Print the lines of the data, starting with the first, up to and including the line where "ert Mode: Building a Brand from the Inside" appears.

DATA TO USE »
--- START ---

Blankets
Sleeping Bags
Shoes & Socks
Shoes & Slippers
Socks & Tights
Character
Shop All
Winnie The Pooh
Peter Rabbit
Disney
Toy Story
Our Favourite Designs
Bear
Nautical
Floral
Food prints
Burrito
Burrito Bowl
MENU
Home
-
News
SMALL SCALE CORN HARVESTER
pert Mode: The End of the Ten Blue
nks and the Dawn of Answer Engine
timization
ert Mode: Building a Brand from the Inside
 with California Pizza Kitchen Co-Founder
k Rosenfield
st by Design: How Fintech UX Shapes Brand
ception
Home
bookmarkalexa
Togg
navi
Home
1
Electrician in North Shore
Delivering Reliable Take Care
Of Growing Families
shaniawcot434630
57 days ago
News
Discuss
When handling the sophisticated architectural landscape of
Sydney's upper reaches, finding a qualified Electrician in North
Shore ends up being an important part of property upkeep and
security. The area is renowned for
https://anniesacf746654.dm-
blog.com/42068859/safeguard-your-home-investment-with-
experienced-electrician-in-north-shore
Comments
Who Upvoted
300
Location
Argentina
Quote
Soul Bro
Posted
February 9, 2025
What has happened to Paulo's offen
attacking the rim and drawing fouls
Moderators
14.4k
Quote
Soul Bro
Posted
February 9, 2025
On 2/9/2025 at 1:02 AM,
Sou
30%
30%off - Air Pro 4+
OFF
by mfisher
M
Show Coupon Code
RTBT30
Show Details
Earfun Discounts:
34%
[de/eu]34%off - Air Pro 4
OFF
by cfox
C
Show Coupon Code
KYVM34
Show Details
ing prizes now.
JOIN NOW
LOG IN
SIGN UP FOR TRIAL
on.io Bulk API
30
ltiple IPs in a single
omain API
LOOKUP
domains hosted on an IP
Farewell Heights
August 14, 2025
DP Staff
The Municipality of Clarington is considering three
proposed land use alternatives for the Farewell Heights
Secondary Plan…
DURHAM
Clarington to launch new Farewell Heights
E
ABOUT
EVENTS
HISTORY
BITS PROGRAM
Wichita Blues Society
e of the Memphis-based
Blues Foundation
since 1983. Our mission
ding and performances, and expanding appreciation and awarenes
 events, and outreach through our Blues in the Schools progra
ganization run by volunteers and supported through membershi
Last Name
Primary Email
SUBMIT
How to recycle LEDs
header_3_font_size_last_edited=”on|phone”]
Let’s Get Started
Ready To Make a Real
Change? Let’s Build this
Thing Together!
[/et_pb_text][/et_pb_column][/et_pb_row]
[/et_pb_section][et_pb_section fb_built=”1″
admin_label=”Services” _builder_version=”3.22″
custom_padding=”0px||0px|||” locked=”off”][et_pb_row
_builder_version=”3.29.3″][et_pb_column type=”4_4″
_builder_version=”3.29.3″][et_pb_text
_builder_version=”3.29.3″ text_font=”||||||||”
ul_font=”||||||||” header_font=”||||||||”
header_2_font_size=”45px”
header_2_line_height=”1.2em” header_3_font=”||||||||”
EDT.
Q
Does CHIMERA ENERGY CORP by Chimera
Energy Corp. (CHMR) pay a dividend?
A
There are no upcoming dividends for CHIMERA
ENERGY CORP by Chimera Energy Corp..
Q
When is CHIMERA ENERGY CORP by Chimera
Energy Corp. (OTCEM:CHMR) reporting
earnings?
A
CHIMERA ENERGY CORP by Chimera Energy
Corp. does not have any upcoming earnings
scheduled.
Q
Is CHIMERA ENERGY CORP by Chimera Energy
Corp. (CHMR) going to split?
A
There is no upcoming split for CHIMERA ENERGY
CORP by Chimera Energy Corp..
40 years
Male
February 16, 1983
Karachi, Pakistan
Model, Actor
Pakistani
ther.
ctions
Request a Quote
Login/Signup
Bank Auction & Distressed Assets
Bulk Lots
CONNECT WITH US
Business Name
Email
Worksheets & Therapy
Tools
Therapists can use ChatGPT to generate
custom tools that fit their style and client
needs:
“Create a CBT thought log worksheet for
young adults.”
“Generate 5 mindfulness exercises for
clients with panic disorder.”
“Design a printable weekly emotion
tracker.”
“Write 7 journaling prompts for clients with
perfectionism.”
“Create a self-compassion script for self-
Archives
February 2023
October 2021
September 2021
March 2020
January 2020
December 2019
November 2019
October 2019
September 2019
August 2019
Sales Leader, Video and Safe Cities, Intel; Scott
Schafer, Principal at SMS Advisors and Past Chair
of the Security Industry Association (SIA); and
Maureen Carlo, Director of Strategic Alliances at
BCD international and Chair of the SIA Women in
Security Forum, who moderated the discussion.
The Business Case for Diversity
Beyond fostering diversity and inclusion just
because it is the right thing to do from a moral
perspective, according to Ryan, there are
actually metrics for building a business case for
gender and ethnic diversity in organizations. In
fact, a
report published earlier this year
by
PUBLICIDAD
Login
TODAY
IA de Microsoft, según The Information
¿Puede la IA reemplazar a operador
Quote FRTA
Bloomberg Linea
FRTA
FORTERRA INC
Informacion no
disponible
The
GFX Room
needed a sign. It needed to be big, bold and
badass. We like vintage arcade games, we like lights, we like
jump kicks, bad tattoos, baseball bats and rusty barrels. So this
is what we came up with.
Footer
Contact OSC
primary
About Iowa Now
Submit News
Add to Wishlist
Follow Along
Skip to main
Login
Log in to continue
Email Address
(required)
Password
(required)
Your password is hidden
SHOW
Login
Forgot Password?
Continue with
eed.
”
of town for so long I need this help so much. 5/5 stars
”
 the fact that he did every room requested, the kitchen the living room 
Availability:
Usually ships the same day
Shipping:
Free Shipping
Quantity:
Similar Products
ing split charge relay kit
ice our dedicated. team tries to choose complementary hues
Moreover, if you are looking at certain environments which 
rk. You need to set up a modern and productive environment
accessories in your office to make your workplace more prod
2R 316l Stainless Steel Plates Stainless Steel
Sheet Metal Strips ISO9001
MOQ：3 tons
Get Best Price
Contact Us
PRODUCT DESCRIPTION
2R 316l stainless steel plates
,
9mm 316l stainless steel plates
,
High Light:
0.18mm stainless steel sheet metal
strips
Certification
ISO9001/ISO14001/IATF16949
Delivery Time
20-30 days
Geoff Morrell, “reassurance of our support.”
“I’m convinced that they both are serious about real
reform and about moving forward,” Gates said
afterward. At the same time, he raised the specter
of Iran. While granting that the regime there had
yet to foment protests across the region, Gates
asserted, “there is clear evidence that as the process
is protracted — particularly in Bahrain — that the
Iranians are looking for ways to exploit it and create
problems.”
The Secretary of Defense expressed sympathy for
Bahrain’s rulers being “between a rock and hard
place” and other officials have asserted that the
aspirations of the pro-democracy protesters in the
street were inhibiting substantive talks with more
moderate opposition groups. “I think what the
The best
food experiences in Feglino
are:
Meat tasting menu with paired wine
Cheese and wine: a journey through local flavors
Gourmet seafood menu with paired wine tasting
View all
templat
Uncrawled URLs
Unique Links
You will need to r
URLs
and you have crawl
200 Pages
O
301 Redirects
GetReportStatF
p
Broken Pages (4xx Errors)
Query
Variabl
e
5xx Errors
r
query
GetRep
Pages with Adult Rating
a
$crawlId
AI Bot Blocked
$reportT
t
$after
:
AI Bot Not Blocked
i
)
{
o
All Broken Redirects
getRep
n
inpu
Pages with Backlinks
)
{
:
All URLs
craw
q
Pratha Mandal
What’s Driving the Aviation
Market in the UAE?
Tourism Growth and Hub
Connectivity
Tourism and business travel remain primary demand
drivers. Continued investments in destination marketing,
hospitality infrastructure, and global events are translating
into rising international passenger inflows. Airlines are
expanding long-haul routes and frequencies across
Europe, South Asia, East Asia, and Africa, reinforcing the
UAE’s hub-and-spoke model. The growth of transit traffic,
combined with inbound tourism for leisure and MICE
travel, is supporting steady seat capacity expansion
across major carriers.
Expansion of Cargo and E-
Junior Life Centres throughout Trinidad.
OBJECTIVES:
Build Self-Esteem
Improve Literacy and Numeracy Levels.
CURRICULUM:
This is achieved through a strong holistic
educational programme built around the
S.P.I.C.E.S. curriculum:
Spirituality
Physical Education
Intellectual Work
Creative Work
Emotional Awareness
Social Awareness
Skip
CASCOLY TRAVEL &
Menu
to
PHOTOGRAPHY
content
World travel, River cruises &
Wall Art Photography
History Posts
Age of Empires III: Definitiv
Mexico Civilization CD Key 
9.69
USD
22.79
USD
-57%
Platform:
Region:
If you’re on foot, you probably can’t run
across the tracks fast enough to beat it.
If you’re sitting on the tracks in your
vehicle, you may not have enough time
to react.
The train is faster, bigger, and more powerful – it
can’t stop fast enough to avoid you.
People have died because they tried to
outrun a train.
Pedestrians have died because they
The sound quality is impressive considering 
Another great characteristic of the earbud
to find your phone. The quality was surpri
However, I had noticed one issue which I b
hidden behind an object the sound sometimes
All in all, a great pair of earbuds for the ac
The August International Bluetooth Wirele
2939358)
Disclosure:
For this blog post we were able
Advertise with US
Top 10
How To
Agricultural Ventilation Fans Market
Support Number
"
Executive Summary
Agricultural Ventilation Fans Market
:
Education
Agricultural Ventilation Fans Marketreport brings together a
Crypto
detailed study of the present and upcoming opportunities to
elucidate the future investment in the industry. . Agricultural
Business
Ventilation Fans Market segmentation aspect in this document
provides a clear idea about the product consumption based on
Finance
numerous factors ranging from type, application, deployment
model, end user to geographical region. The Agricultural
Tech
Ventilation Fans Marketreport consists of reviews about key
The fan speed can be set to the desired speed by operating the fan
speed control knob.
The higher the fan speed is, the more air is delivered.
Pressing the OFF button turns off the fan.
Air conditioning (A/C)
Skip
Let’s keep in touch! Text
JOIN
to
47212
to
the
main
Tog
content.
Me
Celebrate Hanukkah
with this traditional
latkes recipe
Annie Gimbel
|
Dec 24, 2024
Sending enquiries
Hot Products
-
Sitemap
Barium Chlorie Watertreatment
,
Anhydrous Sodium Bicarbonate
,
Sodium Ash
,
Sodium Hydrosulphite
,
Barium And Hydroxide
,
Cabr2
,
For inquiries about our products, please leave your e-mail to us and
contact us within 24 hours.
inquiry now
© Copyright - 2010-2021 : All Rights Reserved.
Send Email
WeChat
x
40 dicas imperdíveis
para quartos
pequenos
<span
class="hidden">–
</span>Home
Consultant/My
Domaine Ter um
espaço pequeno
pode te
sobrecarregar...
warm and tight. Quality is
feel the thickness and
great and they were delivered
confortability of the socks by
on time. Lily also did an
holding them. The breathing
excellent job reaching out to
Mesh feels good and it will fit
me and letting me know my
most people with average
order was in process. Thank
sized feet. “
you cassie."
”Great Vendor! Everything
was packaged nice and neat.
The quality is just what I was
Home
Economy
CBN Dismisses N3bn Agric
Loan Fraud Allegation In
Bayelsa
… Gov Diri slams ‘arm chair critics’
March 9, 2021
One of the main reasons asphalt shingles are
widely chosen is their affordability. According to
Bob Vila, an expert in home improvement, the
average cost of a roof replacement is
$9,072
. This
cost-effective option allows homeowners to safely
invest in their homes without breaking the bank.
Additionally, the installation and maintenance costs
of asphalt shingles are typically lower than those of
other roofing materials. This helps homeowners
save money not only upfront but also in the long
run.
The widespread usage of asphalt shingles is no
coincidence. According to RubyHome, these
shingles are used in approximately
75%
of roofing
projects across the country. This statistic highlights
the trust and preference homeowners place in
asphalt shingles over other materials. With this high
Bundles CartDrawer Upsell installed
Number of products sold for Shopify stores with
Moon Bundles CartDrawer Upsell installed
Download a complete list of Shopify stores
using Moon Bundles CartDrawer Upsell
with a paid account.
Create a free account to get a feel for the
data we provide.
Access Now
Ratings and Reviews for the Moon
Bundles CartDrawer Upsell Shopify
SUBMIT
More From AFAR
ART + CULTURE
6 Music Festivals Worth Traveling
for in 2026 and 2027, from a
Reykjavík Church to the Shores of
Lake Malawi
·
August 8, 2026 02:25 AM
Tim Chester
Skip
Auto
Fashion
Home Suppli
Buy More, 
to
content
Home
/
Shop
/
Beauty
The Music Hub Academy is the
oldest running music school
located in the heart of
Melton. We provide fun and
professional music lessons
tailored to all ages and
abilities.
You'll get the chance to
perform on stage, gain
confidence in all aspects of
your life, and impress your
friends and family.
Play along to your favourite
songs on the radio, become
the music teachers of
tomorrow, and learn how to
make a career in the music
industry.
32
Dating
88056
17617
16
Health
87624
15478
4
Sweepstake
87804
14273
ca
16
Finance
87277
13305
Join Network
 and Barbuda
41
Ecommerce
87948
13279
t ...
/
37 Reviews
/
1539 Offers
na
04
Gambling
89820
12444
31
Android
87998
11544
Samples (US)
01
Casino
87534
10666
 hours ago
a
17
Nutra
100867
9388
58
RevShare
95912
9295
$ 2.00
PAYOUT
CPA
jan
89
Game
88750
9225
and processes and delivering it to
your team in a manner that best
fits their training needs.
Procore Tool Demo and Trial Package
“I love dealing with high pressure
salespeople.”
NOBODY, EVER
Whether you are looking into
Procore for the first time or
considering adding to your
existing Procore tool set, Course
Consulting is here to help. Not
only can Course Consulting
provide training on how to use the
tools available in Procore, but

--- END ---

RESULT OF THIS TASK »
Blankets
Sleeping Bags
Shoes & Socks
Shoes & Slippers
Socks & Tights
Character
Shop All
Winnie The Pooh
Peter Rabbit
Disney
Toy Story
Our Favourite Designs
Bear
Nautical
Floral
Food prints
Burrito
Burrito Bowl
MENU
Home
-
News
SMALL SCALE CORN HARVESTER
pert Mode: The End of the Ten Blue
nks and the Dawn of Answer Engine
timization
ert Mode: Building a Brand from the Inside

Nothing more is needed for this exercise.